--- START ---
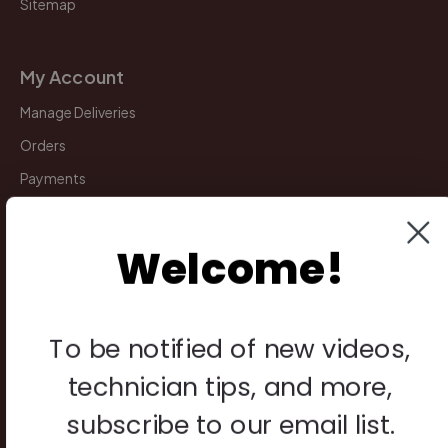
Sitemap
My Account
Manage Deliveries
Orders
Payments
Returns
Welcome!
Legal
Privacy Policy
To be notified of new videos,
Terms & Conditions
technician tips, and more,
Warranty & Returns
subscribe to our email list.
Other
--- END ---
--- START ---
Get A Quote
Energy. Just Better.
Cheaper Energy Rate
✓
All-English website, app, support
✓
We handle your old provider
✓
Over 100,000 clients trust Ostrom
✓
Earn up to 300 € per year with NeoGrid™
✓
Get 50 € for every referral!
--- END ---
Directive: From the listing above, copy every line that holds the string "Energy".

Exercise solution:
Energy. Just Better.
Cheaper Energy Rate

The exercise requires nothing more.